Но когда я услышал свой смех, в голове промелькнула шальная мысль: Неужели я опять забыл о своем обучении? Смех, в конце концов, никогда не бывает нейтральным или неактуальным - или не для антропологов. Мы склонны игнорировать его, поскольку он кажется нам просто неизбежным элементом социального взаимодействия или психологическим клапаном безопасности. Но смех непреднамеренно определяет социальные группы, поскольку для того, чтобы "понять" шутку, необходимо иметь общую культурную базу. Инсайдеры знают, когда нужно смеяться, даже инстинктивно; аутсайдеры не "понимают". Веселье делает и другое: оно помогает сообществу хотя бы отчасти разобраться с многочисленными двусмысленностями и противоречиями в повседневной жизни. Это важно - и важно, как показывает работа другого антрополога, Даниэля Соулелеса. В 2012-2014 гг. Сулелес изучал индустрию прямых инвестиций на Уолл-стрит, применяя для этого те же методы, которые я использовал для изучения CDO: посещение банковских конференций и последующая расшифровка увиденных ритуалов и символики. Его поразило то, как часто руководители компаний, занимающихся прямыми инвестициями, устраивают ритуальные приступы смеха. Он начал собирать эти шутки, проявляя такое же пристальное внимание к деталям и чувство удивления, как, например, Леви-Стросс, когда он собирал мифы племен джунглей Амазонки. Как он позже объяснил в статье с броским названием "Не смешивайте Паксил, Виагру и Ксанакс: What Financiers' Jokes Say About Inequality", эти шутки не были нейтральными или неуместными.

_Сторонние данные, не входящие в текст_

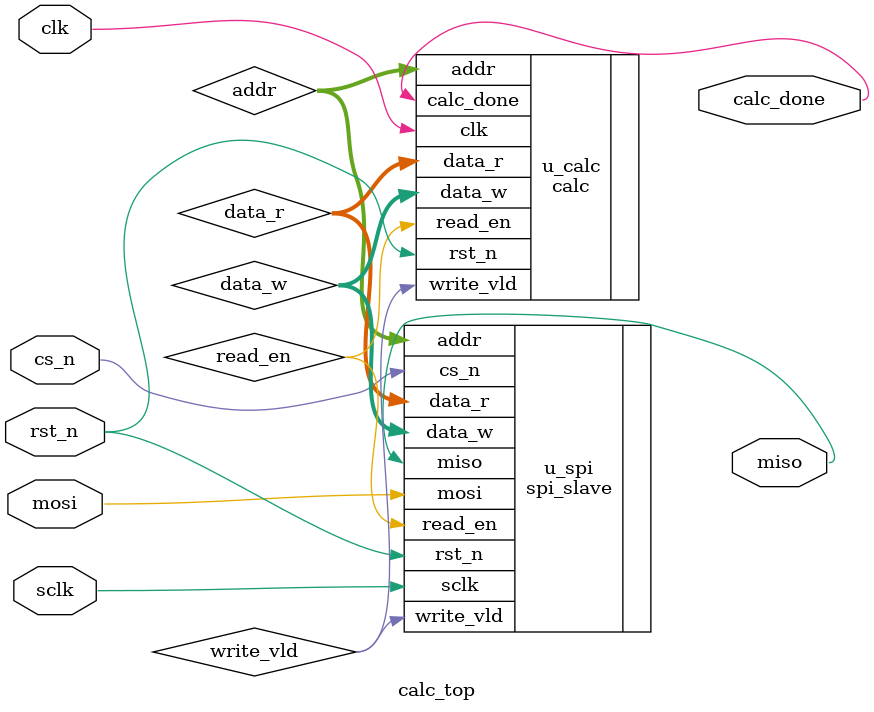
<source format=v>
module calc_top(
	input          clk,
	input          rst_n,
	input          cs_n,
	input          sclk,
	input          mosi,
	output         miso,
	output		   calc_done
);


//wire define
wire 			write_vld;
wire			read_en;
wire	  [6:0]	addr;
wire  	  [7:0]	data_w;
wire	  [7:0]	data_r;
//SPI通信接口
spi_slave u_spi(
	.rst_n		(rst_n),
	.cs_n		(cs_n),
	.sclk		(sclk),
	.mosi		(mosi),
	.miso		(miso),
	.write_vld	(write_vld),
	.read_en	(read_en),
	.addr		(addr),
	.data_w		(data_w),
	.data_r		(data_r)
);
//CALC计算接口
calc u_calc(
	.clk		(clk),
	.rst_n		(rst_n),
	.write_vld	(write_vld),
	.read_en	(read_en),
	.addr		(addr),
	.data_w		(data_w),
	.data_r		(data_r),
	.calc_done	(calc_done)
);

endmodule
</source>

То, что финансисты расхватывали их на конференциях, укрепляло ощущение, что существует группа элитных специалистов по заключению сделок. Это также помогло им справиться с потенциальными противоречиями в их основополагающем кредо. К 2012 г., после Великого финансового краха, руководители компаний прямых инвестиций поняли, что находятся под ударом со стороны политиков и общественных активистов. Они стремились защитить себя и придумали мощную риторику (или нарратив) о том, что частный капитал якобы делает американскую экономику более эффективной и динамичной. Однако, как и миф о создании, придуманный торговцами деривативами, которых я видел на Ривьере в 2005 г., риторика прямых инвестиций содержала множество интеллектуальных противоречий, которые финансисты не хотели устранять. Одним из способов сближения вокруг чувства общей амбивалентности были внутренние шутки.

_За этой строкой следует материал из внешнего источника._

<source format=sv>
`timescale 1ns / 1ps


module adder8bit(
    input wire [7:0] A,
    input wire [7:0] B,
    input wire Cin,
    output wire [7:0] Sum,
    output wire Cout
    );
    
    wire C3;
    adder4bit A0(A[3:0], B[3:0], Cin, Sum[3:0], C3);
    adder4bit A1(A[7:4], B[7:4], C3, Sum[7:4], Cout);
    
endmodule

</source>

Журналисты также использовали шутки подобным образом. Когда они смеялись над использованием Трампом слова "bigly", они иногда делали это потому, что презрительно предполагали, что его кажущееся (неправильное) использование языка свидетельствует о его непригодности к должности. Такая открытая неприязнь и осознанное презрение были видимым "шумом". Однако причина, по которой "по-крупному" звучало так забавно, лежала в области социальной "тишины", которую мало кто в СМИ хотел признавать. Большинство журналистов считали само собой разумеющимся, что для формирования повестки дня общественной жизни необходимо говорить "правильно", используя слова и фразы, которые обычно прививаются образованным людям. Владение языком было одной из немногих форм публично приемлемого элитизма и снобизма в Америке, поскольку предполагало наличие чувства меритократии, обусловленного личными образовательными достижениями. Это предположение ежедневно подкреплялось в публичной сфере, поскольку люди, контролировавшие телеэкраны, газеты, радиопередачи и многие другие сферы влияния, делали это с помощью слов. Владение языком и образование рассматривались как необходимое условие для обретения власти, а отсутствие владения языком, наоборот, - как то, что не позволяет получить власть.

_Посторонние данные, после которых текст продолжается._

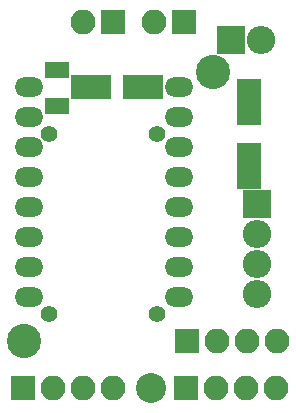
<source format=gbs>
G04 #@! TF.FileFunction,Soldermask,Bot*
%FSLAX46Y46*%
G04 Gerber Fmt 4.6, Leading zero omitted, Abs format (unit mm)*
G04 Created by KiCad (PCBNEW 4.0.4-stable) date 02/16/17 23:31:48*
%MOMM*%
%LPD*%
G01*
G04 APERTURE LIST*
%ADD10C,0.100000*%
%ADD11O,2.400000X1.670000*%
%ADD12R,3.400000X2.000000*%
%ADD13C,2.540000*%
%ADD14R,2.000000X1.400000*%
%ADD15O,2.398980X2.398980*%
%ADD16R,2.398980X2.398980*%
%ADD17R,2.000000X3.900000*%
%ADD18R,2.100000X2.100000*%
%ADD19O,2.100000X2.100000*%
%ADD20C,2.900000*%
%ADD21C,1.400000*%
G04 APERTURE END LIST*
D10*
D11*
X153550000Y-103090000D03*
X140850000Y-103090000D03*
X153550000Y-100550000D03*
X140850000Y-100550000D03*
X153550000Y-98010000D03*
X140850000Y-98010000D03*
X153550000Y-95470000D03*
X140850000Y-95470000D03*
X153550000Y-92930000D03*
X140850000Y-92930000D03*
X153550000Y-90390000D03*
X140850000Y-90390000D03*
X153550000Y-87850000D03*
X140850000Y-87850000D03*
X153550000Y-85310000D03*
X140850000Y-85310000D03*
D12*
X146100000Y-85300000D03*
X150500000Y-85300000D03*
D13*
X151200000Y-110800000D03*
D14*
X143200000Y-86900000D03*
X143200000Y-83900000D03*
D15*
X160200000Y-102840000D03*
D16*
X160200000Y-95220000D03*
D15*
X160200000Y-97760000D03*
X160200000Y-100300000D03*
D17*
X159450000Y-92000000D03*
X159450000Y-86600000D03*
D18*
X153990000Y-79800000D03*
D19*
X151450000Y-79800000D03*
D18*
X147950000Y-79800000D03*
D19*
X145410000Y-79800000D03*
D18*
X154200000Y-106800000D03*
D19*
X156740000Y-106800000D03*
X159280000Y-106800000D03*
X161820000Y-106800000D03*
D18*
X154160000Y-110800000D03*
D19*
X156700000Y-110800000D03*
X159240000Y-110800000D03*
X161780000Y-110800000D03*
D18*
X140370000Y-110800000D03*
D19*
X142910000Y-110800000D03*
X145450000Y-110800000D03*
X147990000Y-110800000D03*
D20*
X140450000Y-106800000D03*
X156450000Y-84050000D03*
D21*
X151700000Y-104550000D03*
X142556000Y-89310000D03*
X151700000Y-89310000D03*
X142556000Y-104550000D03*
D15*
X160490000Y-81300000D03*
D16*
X157950000Y-81300000D03*
M02*

</source>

Но далеко не все в Америке считали, что владеют словом, не говоря уже о деньгах или власти. Большинство так не считало. Это породило эпистемологический раскол, о котором элиты зачастую лишь смутно догадывались. Я понял это на собственном опыте из-за ошибки, которую совершил сам. Летом 2016 года я неправильно предсказал голосование в Великобритании по Brexit: поскольку мне лично была неприятна идея выхода из Европейского союза (отчасти потому, что моя собственная идентичность была овеяна чувством глобализации и европейской принадлежности), я экстраполировал свои чувства на всех остальных и ошибочно предположил, что британцы проголосуют за то, чтобы остаться в Европейском союзе. Результат шокировал меня. Огорченный, я решил лучше разобраться с выборами в США и в последующие месяцы старался слушать как можно больше разных американцев, с максимально открытым сердцем, чтобы услышать, что люди говорят и чего не говорят. Такой подход убедил меня в том, что уровень враждебности к Клинтон был гораздо выше, чем принято считать, и что многие люди жаждали потрясений и были необычайно готовы пойти на риск, чтобы добиться этих потрясений.